Я был амбициозен тогда. Я не мог этого иметь, знал, что не смогу иметь никогда – потомственный лавочник, отец и дед которого всегда считали все до копейки, не могли позволить себе ни одного сукна…

А мне нравился тогда светло-зеленый, в которым ходили тогдашние щеголи! Мне нравились перстни на их руках, их кружева и их вина, мне нравились их кареты.

Но я жил на втором этаже, под самой крышей протекающего чердака, вставал с рассветом и каждый день должен был крутиться по делам лавки, бегать по городу то к зеленщику, то за фруктами, то за рыбой, то требовать долг, то просить, то давать…

Мать же моя совсем не могла работать. У нее не сгибалась правая рука и висела совсем безвольно. Она была подслеповата, хоть и не была еще стара. Мой отец же был умудрен в те годы сединами и болен, а я оставался старшим сыном, которому надлежало почти что одному следить за лавкой, двенадцатилетним братом Огюстом и десятилетней сестренкой Жаннетт. Они, конечно, могли иногда и подсобить мне, но хотелось жизни, хотелось вдыхать воздух, а не отдавать последние жалкие гроши на очередной поднятый налог и убирать из ассортимента лавки то одно, то другое…

Падало число покупателей, и мы едва-едва могли перебиваться с хлеба на воду. А отец слабел.

Единственным моим отвлечением в те годы стала ночь. Я находил таких же, как я, приятелей, мы мечтали по кабакам, когда у кого-то были деньги и щедрость, мечтали, как все однажды измениться. Измениться все должно было вдруг и враз, но никто из нас не представлял, как именно.

Мы пили, как могли и что могли. Мы дрались друг с другом и мирились, мы соперничали за любовь таких же несчастных как мы, девиц, которые выходили на улицы с единственной целью – заработать себе на похлебку.

Впрочем, иногда случалась и любовь, так, например, я, целых три недели провел с изумительной девушкой – Ролан, лица которой я не помню, но замечательно помню копну ее каштановых волос…

Но потом случилась иная встреча. Встреча, которой быть не должно.

***

Уже не помню, кто мне рассказал о ней. Как-то за давностью лет и за сумасшествием событий сменяются и теряются имена, смешиваются лица, всё уходит, кроме каких-то обрывков, но оно, впрочем, и неважно.
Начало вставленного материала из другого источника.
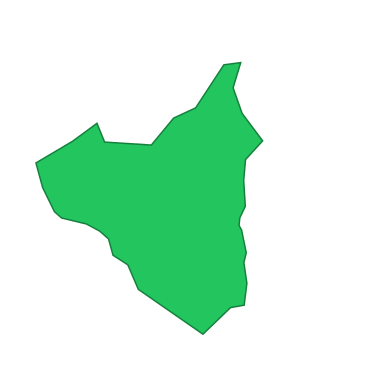 outline of Malpils, rotated 51°
{"feature_id": "LVA-5770", "entity_name": "Malpils", "entity_type": "Municipality", "adm_level": 1, "iso_a3": "LVA", "parent_name": "Latvia", "parent_adm1": "", "projection": "orthographic", "projection_center": [24.967, 57.013], "detail": "fine", "context": "isolated", "style": "filled", "palette": "green", "viewbox_px": 384, "rotation_deg": 51, "n_neighbors": 0, "source": "natural_earth", "source_scale": "10m", "svg_char_len": 570}
<svg xmlns="http://www.w3.org/2000/svg" viewBox="0 0 384 384"><g transform="rotate(51 192 192)"><path d="M196.7,104.9L200.5,130.0L215.6,144.6L236.7,159.6L242.2,171.1L247.6,176.5L252.8,177.4L273.4,188.1L279.5,196.1L297.5,206.8L312.8,222.7L306.1,234.8L309.4,273.0L233.9,295.0L208.2,287.7L191.5,293.2L176.0,286.4L164.2,288.4L150.4,294.2L130.2,309.7L120.8,311.3L94.6,305.3L71.2,295.0L77.4,252.8L78.8,222.6L98.2,228.5L129.9,194.1L123.0,159.7L128.9,136.2L113.2,87.2L122.1,72.7L136.9,94.5L162.5,103.6L196.7,104.9Z" fill="#22c55e" stroke="#15803d" stroke-width="1.5"/></g></svg>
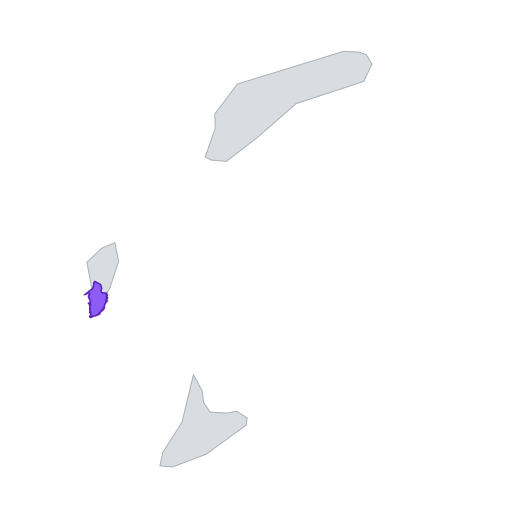 Djando, Moûhîlî, Comoros (highlighted), rotated 69°
{"feature_id": "10938185B42418571168375", "entity_name": "Djando", "entity_type": "district", "adm_level": 2, "iso_a3": "COM", "parent_name": "Comoros", "parent_adm1": "Moûhîlî", "projection": "equal_earth", "projection_center": [43.833, -12.356], "detail": "fine", "context": "in_parent", "style": "filled", "palette": "violet", "viewbox_px": 512, "rotation_deg": 69, "n_neighbors": 0, "source": "geoboundaries", "source_scale": "gbopen_adm2", "svg_char_len": 4548}
<svg xmlns="http://www.w3.org/2000/svg" viewBox="0 0 512 512"><g transform="rotate(69 256 256)"><path d="M150.4,263.4L145.5,268.0L122.0,248.2L108.6,243.6L88.8,211.7L96.3,100.9L102.6,86.7L107.4,81.0L118.3,78.9L131.6,92.8L128.1,164.0L145.7,211.9L157.0,249.8L150.4,263.4ZM410.3,325.8L423.2,373.5L423.0,409.5L417.5,420.9L406.0,413.5L384.8,384.8L344.3,356.9L362.9,354.6L373.7,357.4L385.2,354.9L392.4,339.1L393.9,329.7L404.0,322.3L410.3,325.8ZM233.4,403.8L251.5,425.0L201.3,416.2L193.4,397.1L193.0,383.0L211.7,386.1L233.4,403.8Z" fill="#d9dde1" stroke="#a8b0b8" stroke-width="1"/><path d="M230.7,429.3L230.8,429.0L230.8,428.8L230.7,428.5L230.7,428.3L230.6,427.9L230.6,427.1L230.5,426.8L230.2,426.4L230.1,426.1L230.1,425.9L230.1,425.7L230.9,424.9L231.1,425.1L231.3,425.0L231.7,424.9L232.0,425.0L232.2,425.4L232.4,425.9L232.6,426.0L233.0,426.2L233.0,426.4L233.3,426.4L233.4,426.5L233.5,426.7L233.6,426.9L234.2,426.9L234.4,426.9L234.9,427.2L235.5,427.1L236.0,426.9L236.7,426.8L237.4,426.8L237.7,426.7L237.9,426.8L238.0,426.8L238.1,426.7L238.5,426.9L238.4,427.0L238.6,427.1L239.0,427.1L239.3,427.1L239.6,427.0L240.0,427.1L240.1,427.3L240.2,427.2L240.3,427.2L240.4,427.5L240.3,427.8L240.2,427.7L240.2,427.9L240.1,428.0L240.1,428.5L240.0,429.0L240.0,429.3L240.3,429.3L240.4,429.1L240.4,428.8L240.7,428.7L240.8,428.5L240.9,428.4L240.8,428.1L241.1,428.0L241.3,428.1L241.4,428.3L241.5,428.2L241.5,428.3L241.6,428.5L241.7,428.4L241.8,428.5L241.8,428.4L242.0,428.2L242.1,428.4L242.3,428.4L242.5,428.2L242.9,428.6L242.9,428.9L243.0,429.0L243.5,429.2L244.4,429.6L245.1,429.6L245.3,429.8L245.7,430.2L246.1,429.9L246.5,429.9L246.7,430.0L246.7,430.4L246.8,430.4L247.0,430.3L247.2,430.5L247.3,430.5L247.5,430.4L248.0,430.4L248.1,430.7L248.1,430.9L248.3,431.0L248.6,431.3L248.8,431.2L249.1,431.2L249.2,430.9L249.3,430.8L249.5,430.7L249.8,430.8L249.8,431.0L249.9,430.9L250.1,430.8L250.6,430.9L251.0,430.8L251.3,431.1L251.3,431.3L251.5,431.4L251.8,431.7L251.9,431.8L252.1,432.1L252.3,432.2L252.7,432.5L253.1,433.0L253.3,433.0L253.4,432.9L253.7,432.9L253.8,432.7L254.0,432.7L254.0,432.8L254.2,433.0L254.1,432.8L254.1,432.7L254.2,432.4L254.1,432.1L253.9,431.5L253.5,431.2L253.7,430.4L253.8,430.4L254.0,430.5L254.2,430.8L254.3,430.8L254.3,430.7L254.2,430.4L253.7,430.4L253.7,429.8L253.7,429.6L253.8,429.4L253.8,429.0L253.9,428.8L253.9,428.4L254.2,427.8L254.3,427.3L254.5,427.2L254.5,426.9L254.4,426.8L254.4,426.6L254.2,425.9L254.2,425.4L254.2,425.0L254.3,425.0L254.3,424.9L254.3,424.7L254.6,424.7L254.4,424.6L254.3,424.2L254.1,424.1L254.1,423.8L254.0,423.7L254.2,423.4L254.0,423.2L253.9,423.0L253.9,422.9L253.8,423.0L253.7,423.1L253.6,422.8L253.3,422.8L253.3,422.7L253.0,422.7L252.8,422.5L252.8,422.4L252.9,422.2L252.9,421.9L252.5,421.1L252.5,420.9L251.9,420.8L251.7,420.4L251.8,420.1L252.0,419.8L252.0,419.7L251.8,419.6L252.0,419.4L251.9,419.3L251.7,419.3L251.6,418.9L251.3,418.9L251.2,418.9L251.3,418.4L251.5,417.9L251.5,417.7L251.4,417.6L251.3,417.8L250.9,418.1L250.7,418.0L250.5,417.8L250.5,417.7L250.5,417.4L250.4,417.4L250.5,417.2L250.4,417.2L250.4,416.9L250.2,416.9L250.1,416.6L250.1,416.2L249.8,415.9L249.7,415.8L249.3,415.8L249.2,415.9L249.0,416.1L248.9,416.1L248.7,416.0L248.2,415.5L248.0,415.4L247.7,415.1L247.5,414.9L247.2,414.6L247.1,414.4L246.9,414.4L246.6,414.1L246.4,413.9L246.2,413.5L246.1,413.4L245.9,413.3L245.9,413.1L245.7,413.1L245.5,412.9L245.5,412.6L245.6,412.4L245.5,412.6L245.3,412.6L245.2,412.5L245.1,412.4L245.1,412.2L245.2,411.9L245.0,411.7L244.9,411.7L244.7,411.8L244.7,411.7L244.7,411.4L244.6,411.5L244.6,411.3L244.4,411.3L244.3,411.5L244.2,411.7L244.0,411.4L243.8,411.5L243.8,411.4L243.7,411.4L243.8,411.3L243.8,411.1L243.7,411.1L243.6,411.3L243.6,411.5L243.3,411.6L243.2,411.5L243.1,411.4L243.2,411.2L243.1,410.8L242.9,410.7L242.7,410.4L242.5,410.6L242.3,410.6L242.0,410.4L241.9,410.5L241.8,410.4L241.8,410.1L241.8,409.9L241.7,409.9L241.6,410.0L241.4,410.1L241.2,410.1L241.2,409.9L241.1,410.0L241.1,409.9L241.1,410.0L240.9,410.1L240.6,409.9L240.4,410.0L240.4,409.9L240.2,409.8L240.0,409.7L239.9,409.4L239.8,409.2L239.7,409.2L239.8,409.0L239.9,408.8L239.8,409.0L239.7,409.1L239.6,408.9L239.7,408.7L239.6,408.8L239.5,409.0L239.4,408.9L239.2,409.1L239.0,408.9L238.9,409.1L239.0,409.4L238.8,409.6L238.7,409.6L238.1,409.7L237.7,409.7L237.4,409.4L237.4,409.2L237.2,408.9L234.9,413.2L232.6,413.1L232.4,413.0L231.0,411.6L227.0,411.3L222.1,415.4L222.3,416.3L222.6,416.9L223.2,417.2L224.1,417.5L225.3,418.3L225.8,418.5L226.4,419.0L227.2,419.5L228.0,420.6L229.2,425.0L229.3,425.1L230.7,429.3Z" fill="#8b5cf6" stroke="#5b21b6" stroke-width="1.5"/></g></svg>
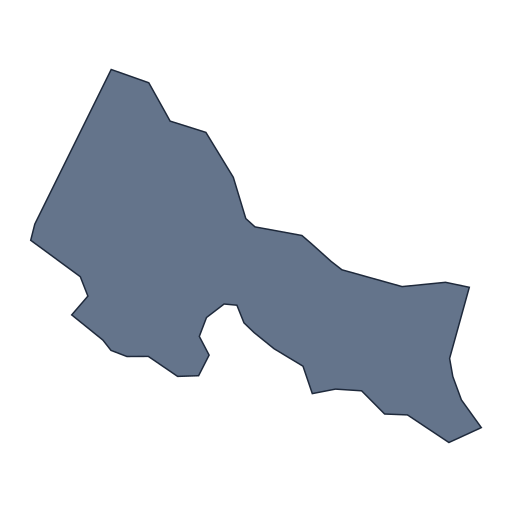 Goochland, Virginia, United States of America
{"feature_id": "52423323B67419476336365", "entity_name": "Goochland", "entity_type": "district", "adm_level": 2, "iso_a3": "USA", "parent_name": "United States of America", "parent_adm1": "Virginia", "projection": "equal_earth", "projection_center": [-77.893, 37.734], "detail": "fine", "context": "isolated", "style": "filled", "palette": "slate", "viewbox_px": 512, "rotation_deg": 0, "n_neighbors": 0, "source": "geoboundaries", "source_scale": "gbopen_adm2", "svg_char_len": 676}
<svg xmlns="http://www.w3.org/2000/svg" viewBox="0 0 512 512"><path d="M30.7,240.3L80.3,276.7L87.9,296.1L71.7,314.9L102.9,340.1L111.0,350.4L126.9,356.5L148.3,356.4L177.6,376.4L198.6,375.7L209.1,355.1L199.3,336.4L206.5,317.5L224.1,304.0L236.9,305.2L244.0,322.9L254.1,332.6L274.0,348.7L303.0,366.2L312.3,393.6L335.5,389.1L361.6,390.8L384.6,414.0L407.4,414.9L448.9,442.5L481.3,427.6L461.4,399.9L452.8,376.5L449.6,358.4L469.3,287.3L445.5,282.3L402.1,286.6L341.9,269.8L331.0,261.3L311.2,243.5L301.9,235.5L255.0,226.9L245.8,218.6L233.3,177.3L205.9,132.4L170.1,121.1L165.3,112.4L148.8,82.8L111.2,69.5L34.8,224.1L30.7,240.3Z" fill="#64748b" stroke="#1e293b" stroke-width="1.5"/></svg>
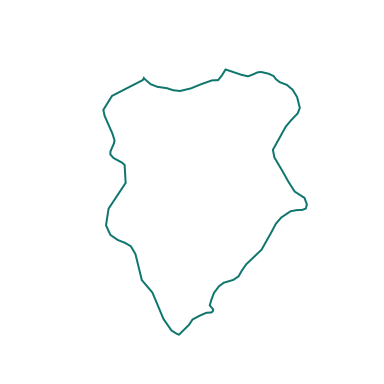 map outline of Novaci (Equal Earth projection), rotated 111°
{"feature_id": "MKD-2947", "entity_name": "Novaci", "entity_type": "Statistical Region", "adm_level": 1, "iso_a3": "MKD", "parent_name": "North Macedonia", "parent_adm1": "", "projection": "equal_earth", "projection_center": [21.636, 41.014], "detail": "fine", "context": "isolated", "style": "outline", "palette": "teal", "viewbox_px": 384, "rotation_deg": 111, "n_neighbors": 0, "source": "natural_earth", "source_scale": "10m", "svg_char_len": 1309}
<svg xmlns="http://www.w3.org/2000/svg" viewBox="0 0 384 384"><g transform="rotate(111 192 192)"><path d="M249.1,261.4L237.4,263.9L207.3,257.2L190.9,264.6L189.7,267.6L188.4,277.5L186.2,281.7L183.3,282.7L175.0,282.3L171.6,282.8L165.8,287.4L152.2,300.9L147.1,304.2L130.9,301.1L105.2,278.1L103.0,277.8L103.1,277.7L106.0,269.8L106.2,268.8L106.2,261.9L104.1,252.7L103.7,245.9L102.0,239.4L95.7,230.2L88.0,222.0L80.6,213.3L78.2,207.7L72.6,205.9L65.6,204.6L65.3,198.6L64.9,188.0L63.9,181.1L59.7,176.5L56.9,173.8L55.2,170.6L54.1,162.8L54.5,157.3L56.6,154.1L58.0,149.5L58.0,141.7L59.2,138.4L60.4,134.8L65.7,127.9L74.8,121.5L80.7,121.5L89.5,125.2L97.3,127.9L111.0,129.8L123.6,131.6L130.2,127.5L139.3,116.0L147.7,105.9L154.8,96.3L157.2,84.8L157.5,84.6L162.4,80.3L166.6,79.8L169.1,82.5L171.5,88.0L174.7,93.1L183.7,99.5L191.5,102.3L202.0,103.6L214.9,105.5L220.9,106.4L233.4,112.3L240.1,115.5L248.1,117.4L254.1,118.3L259.3,122.0L265.3,129.8L270.2,133.0L278.2,135.3L285.9,135.3L291.5,134.8L294.0,130.2L295.7,129.8L297.5,130.7L299.6,135.3L304.5,140.3L310.8,145.8L317.1,147.2L329.6,152.9L329.9,153.1L329.8,155.6L328.7,161.4L320.8,173.1L300.1,192.9L292.3,207.1L292.2,207.2L292.2,207.3L270.3,222.5L264.6,229.6L263.5,235.9L263.4,244.2L261.3,252.8L254.0,260.3L249.1,261.4Z" fill="none" stroke="#0f766e" stroke-width="2"/></g></svg>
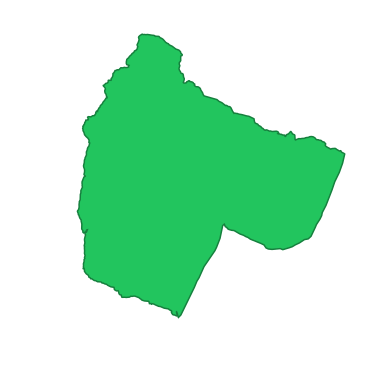 North Tanna, Tafea, Vanuatu, rotated 296°
{"feature_id": "77236927B7031422019545", "entity_name": "North Tanna", "entity_type": "district", "adm_level": 2, "iso_a3": "VUT", "parent_name": "Vanuatu", "parent_adm1": "Tafea", "projection": "orthographic", "projection_center": [169.312, -19.371], "detail": "fine", "context": "isolated", "style": "filled", "palette": "green", "viewbox_px": 384, "rotation_deg": 296, "n_neighbors": 0, "source": "geoboundaries", "source_scale": "gbopen_adm2", "svg_char_len": 5895}
<svg xmlns="http://www.w3.org/2000/svg" viewBox="0 0 384 384"><g transform="rotate(296 192 192)"><path d="M293.1,312.6L293.3,311.8L293.4,308.9L294.3,307.6L294.2,307.3L293.6,306.9L293.5,306.1L293.7,303.3L294.0,302.2L293.9,301.4L292.4,298.8L291.4,297.9L291.3,297.5L291.5,296.8L291.5,294.5L291.8,292.2L292.5,291.2L293.8,291.1L294.0,290.8L294.8,288.8L294.4,287.1L294.8,285.9L294.9,285.1L294.4,284.0L294.3,282.5L293.7,281.2L293.7,280.6L294.6,278.6L294.7,276.6L294.2,275.0L293.4,273.7L292.0,272.5L290.9,270.7L289.4,269.3L288.3,267.3L287.4,266.1L286.8,264.6L284.2,262.2L284.3,261.7L288.1,259.5L288.3,259.0L288.3,256.8L289.4,255.1L289.7,254.3L289.3,254.0L286.6,253.3L285.2,252.0L283.0,251.7L282.8,251.4L283.1,250.7L283.7,250.7L283.8,250.5L282.9,248.2L283.1,247.3L282.7,246.5L282.5,244.6L282.1,244.3L282.1,243.6L282.7,243.9L283.3,243.8L283.7,243.1L283.8,242.3L283.6,241.1L281.5,237.5L281.2,235.7L280.7,235.0L280.6,232.0L280.1,231.1L279.7,230.9L279.5,229.8L280.2,227.9L280.3,226.3L281.0,225.2L281.0,222.9L281.8,221.2L281.6,218.7L282.4,217.5L285.0,215.6L285.0,215.3L285.0,210.0L284.3,207.6L283.4,202.8L282.5,199.9L282.4,198.2L282.1,197.7L281.6,195.7L281.1,195.3L282.3,193.2L284.8,190.0L285.2,188.9L285.1,187.9L284.7,187.1L285.0,185.3L284.8,184.6L284.4,184.2L285.4,179.6L285.3,176.7L286.0,173.9L283.8,161.6L283.7,160.7L284.4,159.4L285.9,157.9L287.5,155.2L288.3,154.5L288.9,153.5L289.2,151.9L289.1,151.1L288.4,149.4L288.8,147.5L290.1,147.2L290.3,145.8L290.8,145.1L290.9,144.0L290.4,141.4L290.8,141.0L290.6,140.4L290.2,140.0L289.6,139.8L288.8,139.0L287.9,139.0L287.5,138.8L286.5,137.4L286.4,136.5L286.6,136.2L289.7,135.7L290.7,135.2L291.4,134.2L293.6,132.7L294.3,131.7L293.9,130.4L294.0,130.0L295.1,128.8L295.9,127.4L296.9,126.4L297.6,126.1L300.2,125.7L301.4,124.4L302.6,123.9L305.0,124.3L308.9,122.4L309.4,122.4L310.3,123.2L311.0,123.1L311.3,122.8L311.9,121.1L313.0,120.2L313.7,118.4L313.7,117.1L313.4,114.8L314.3,110.4L314.3,107.0L314.9,105.7L314.8,104.3L315.0,102.7L316.5,99.2L316.8,97.3L316.7,95.7L317.3,94.2L317.2,93.7L316.2,91.3L315.8,90.9L315.8,90.5L316.1,90.2L316.1,89.2L315.3,87.0L314.1,83.0L313.2,81.6L312.7,80.1L312.1,79.2L312.0,78.0L310.0,76.7L308.4,76.1L307.5,76.2L306.0,77.5L305.1,77.8L302.8,78.1L300.3,78.1L299.5,78.7L298.9,79.6L298.1,79.6L296.5,80.0L294.6,79.4L293.6,78.5L292.7,78.6L291.2,78.1L290.1,77.4L288.9,77.4L288.0,76.9L286.2,76.3L284.6,76.2L283.8,75.6L282.5,75.3L280.2,75.9L278.6,76.7L277.9,77.5L278.2,79.9L277.2,79.8L276.5,80.2L275.5,79.2L274.8,78.0L274.3,76.4L273.3,75.5L272.5,73.6L270.1,72.8L269.5,72.3L269.2,71.4L268.4,70.6L267.8,70.3L267.4,69.6L265.2,69.6L264.2,69.2L263.5,69.1L262.5,69.7L261.7,69.9L259.8,70.1L258.9,69.7L258.3,69.7L258.0,69.8L257.6,70.2L256.9,70.3L255.8,67.9L255.2,67.9L254.2,68.4L253.4,68.4L252.4,67.7L251.7,66.8L249.7,66.3L249.1,65.6L248.7,65.6L248.5,65.8L247.7,67.8L247.3,68.4L246.5,69.1L245.4,69.0L244.5,69.3L243.0,70.4L242.1,72.0L240.4,73.3L240.1,74.1L239.7,74.3L239.2,74.3L239.0,73.7L238.7,73.6L236.0,73.3L234.0,72.7L232.4,72.7L231.3,72.5L229.6,71.8L227.6,72.0L226.6,71.5L224.7,71.6L224.1,71.4L223.0,71.8L223.0,70.9L222.6,70.7L221.1,70.7L220.7,71.1L220.2,71.1L219.1,70.9L218.0,70.9L216.9,69.2L215.2,68.2L214.4,66.0L213.6,65.4L213.1,65.6L212.4,66.7L211.4,67.0L211.1,66.4L210.3,65.7L210.1,65.1L208.5,65.4L208.0,65.2L207.2,65.2L205.8,65.6L205.2,65.3L203.8,65.5L203.4,65.1L202.8,65.3L202.1,65.8L201.1,65.9L200.5,66.6L199.3,67.2L198.2,68.8L196.4,70.3L195.4,72.5L194.7,74.9L193.7,76.5L192.9,77.1L191.5,77.5L191.2,77.8L191.2,78.6L188.0,79.2L186.7,78.9L185.5,78.9L183.8,79.4L181.7,79.5L179.0,80.9L175.9,80.9L174.8,81.3L173.5,81.3L171.2,82.3L168.0,83.0L167.1,83.6L165.4,85.3L164.5,85.9L162.7,86.7L160.5,87.2L160.1,87.6L159.6,88.9L159.4,89.1L158.0,88.3L153.1,88.7L151.7,89.3L150.5,90.1L149.8,90.3L148.3,91.4L144.6,91.5L142.5,92.5L140.9,92.7L136.0,94.9L134.0,94.9L133.2,95.3L131.2,96.0L129.1,97.1L127.8,97.5L126.3,97.7L124.8,97.4L124.1,97.7L123.2,98.8L121.7,99.9L121.6,100.6L120.3,101.6L119.1,103.0L118.3,104.6L117.3,105.1L114.8,107.1L110.6,109.0L110.1,109.5L109.5,110.8L108.1,111.5L107.7,112.5L108.3,113.1L108.6,113.1L109.3,113.7L110.2,114.0L111.8,114.0L112.2,114.5L109.6,114.7L109.2,114.4L108.7,113.8L108.1,113.9L107.4,114.3L106.8,115.1L102.6,116.0L101.6,116.5L99.4,118.0L96.3,118.7L96.1,119.3L94.6,119.8L92.0,121.3L89.6,122.3L87.8,123.9L86.1,124.0L85.4,124.8L84.1,124.6L82.2,125.5L79.8,125.9L78.3,126.8L77.5,127.0L76.8,127.6L75.8,127.6L75.4,127.8L75.4,128.0L76.0,128.4L75.9,128.8L73.5,130.2L72.1,132.8L71.7,135.2L71.3,135.8L70.4,136.5L70.2,137.2L70.3,138.1L69.6,139.2L70.1,139.9L69.6,142.9L70.1,144.6L69.9,146.3L71.2,149.4L71.2,150.0L70.8,150.8L70.8,151.2L71.2,152.0L71.2,154.1L71.6,155.6L71.2,157.2L71.2,160.7L72.1,163.6L71.7,164.2L70.8,164.5L70.2,165.3L70.0,167.3L70.3,168.0L70.9,168.8L70.6,169.3L68.5,171.1L68.1,172.1L68.3,173.7L67.4,174.3L66.7,175.1L66.9,175.8L67.8,177.4L68.4,179.1L70.2,182.0L71.4,182.6L72.1,184.2L73.0,185.4L73.4,186.5L73.8,190.6L73.4,192.1L73.3,193.1L72.9,194.2L73.0,195.4L73.3,197.2L74.7,200.8L74.5,201.4L73.0,202.7L73.8,204.0L73.4,204.5L73.4,204.9L74.2,205.4L74.5,206.4L74.5,210.0L74.7,210.9L74.5,211.7L75.2,213.9L75.4,217.9L76.6,222.1L76.2,223.4L76.3,225.5L76.1,225.8L75.8,226.1L75.2,226.0L74.5,226.6L73.4,228.3L73.5,229.6L73.8,230.0L73.8,232.3L74.5,232.5L75.2,232.3L77.4,230.6L77.6,230.7L76.3,232.1L73.9,234.0L73.3,234.8L76.5,235.9L107.3,235.9L114.0,235.5L118.0,235.9L130.2,235.5L149.2,238.3L153.1,238.3L162.6,237.5L175.3,234.3L177.2,235.1L175.5,237.1L175.3,238.8L174.5,240.6L174.5,241.7L175.0,244.5L175.8,246.7L175.3,253.5L175.7,257.4L175.5,260.0L175.7,262.2L175.2,265.1L176.0,276.6L176.0,279.9L174.2,283.0L174.2,285.5L175.5,289.1L179.8,296.1L180.0,298.9L184.3,303.6L186.8,306.1L189.9,308.1L193.2,310.8L198.5,313.9L200.8,317.0L204.3,318.4L214.4,318.3L217.2,318.1L223.8,318.9L227.6,318.9L230.6,318.1L238.7,318.3L255.3,316.9L263.8,315.8L274.1,315.8L284.0,314.7L293.1,312.6Z" fill="#22c55e" stroke="#15803d" stroke-width="1.5"/></g></svg>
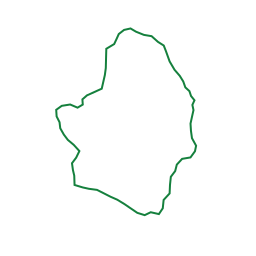 the district of São Lourenço, Minas Gerais, Brazil, rotated 246°
{"feature_id": "56859067B27474085083589", "entity_name": "São Lourenço", "entity_type": "district", "adm_level": 2, "iso_a3": "BRA", "parent_name": "Brazil", "parent_adm1": "Minas Gerais", "projection": "albers", "projection_center": [-45.035, -22.115], "detail": "fine", "context": "isolated", "style": "outline", "palette": "green", "viewbox_px": 256, "rotation_deg": 246, "n_neighbors": 0, "source": "geoboundaries", "source_scale": "gbopen_adm2", "svg_char_len": 977}
<svg xmlns="http://www.w3.org/2000/svg" viewBox="0 0 256 256"><g transform="rotate(246 128 128)"><path d="M79.5,179.7L84.1,183.0L92.7,182.3L99.9,184.4L106.6,186.9L113.4,191.9L117.7,195.1L122.9,196.2L126.3,200.0L131.6,198.6L136.7,199.1L141.8,196.9L148.0,197.4L154.6,196.5L162.2,194.2L171.9,193.1L182.6,193.9L188.8,194.2L194.5,190.4L202.3,186.9L206.6,180.4L212.7,174.5L217.9,170.8L219.2,164.3L217.6,157.8L214.1,153.9L210.3,149.5L209.2,140.4L191.8,132.1L185.8,128.4L174.6,120.0L174.5,103.8L172.7,98.0L167.8,96.2L167.1,90.2L173.0,84.7L175.2,76.5L173.8,69.8L167.6,67.5L161.1,67.8L155.3,66.0L148.1,66.7L141.6,68.2L134.6,71.6L126.7,74.2L122.0,68.6L118.6,62.5L112.0,60.6L106.3,59.5L97.7,56.0L92.1,62.5L88.4,67.5L84.1,74.5L78.1,79.4L72.3,84.1L66.9,89.0L59.8,93.9L54.1,97.4L46.7,102.0L41.6,107.8L41.8,114.5L36.8,121.2L40.5,127.1L47.8,131.3L51.3,139.4L58.9,143.2L66.0,147.3L69.5,153.6L74.7,157.7L77.8,164.9L75.7,173.1L79.5,179.7Z" fill="none" stroke="#15803d" stroke-width="2"/></g></svg>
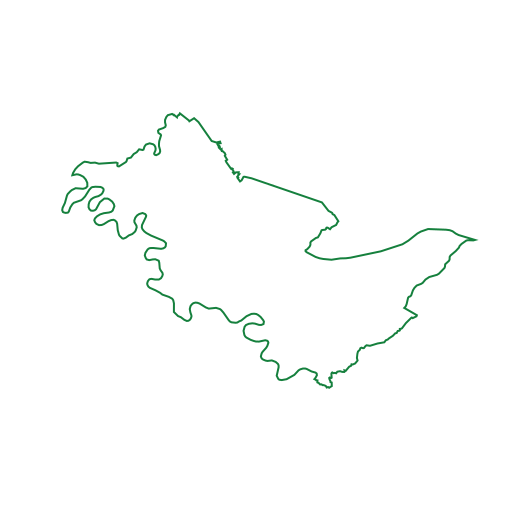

Кто-то сказал о ней, о моей…впрочем, она не была моей, но мне почему-то в мыслях всегда так и отмечается «моей», так вот – кто-то рассказал в тот вечер о моей госпоже Л. Она была родственницей придворного министра и, конечно, готовилась выйти замуж, но вот только свадьба постоянно откладывалась и переносилась, и менялись женихи ее. Ее родственник слишком быстро менял свое положение при дворе, переходил с одного места на другое, и нигде не было ему покоя. Везде у него появлялись новые враги и новые друзья и тот, кто раньше мог ему помочь и на союз, с родом которого он рассчитывал, вдруг оказывался бесполезен…

Госпожа Л. Скучала страшно. Ей было запрещено покидать город. Она принимала у себя гостей и, в отсутствие какой-либо альтернативы, понемногу забылась в пороке. Говорили, что более порочной женщины ее юных лет не существует, но, если честно, тогда говорили слишком уж о многом, чтобы доверять хоть чему-то.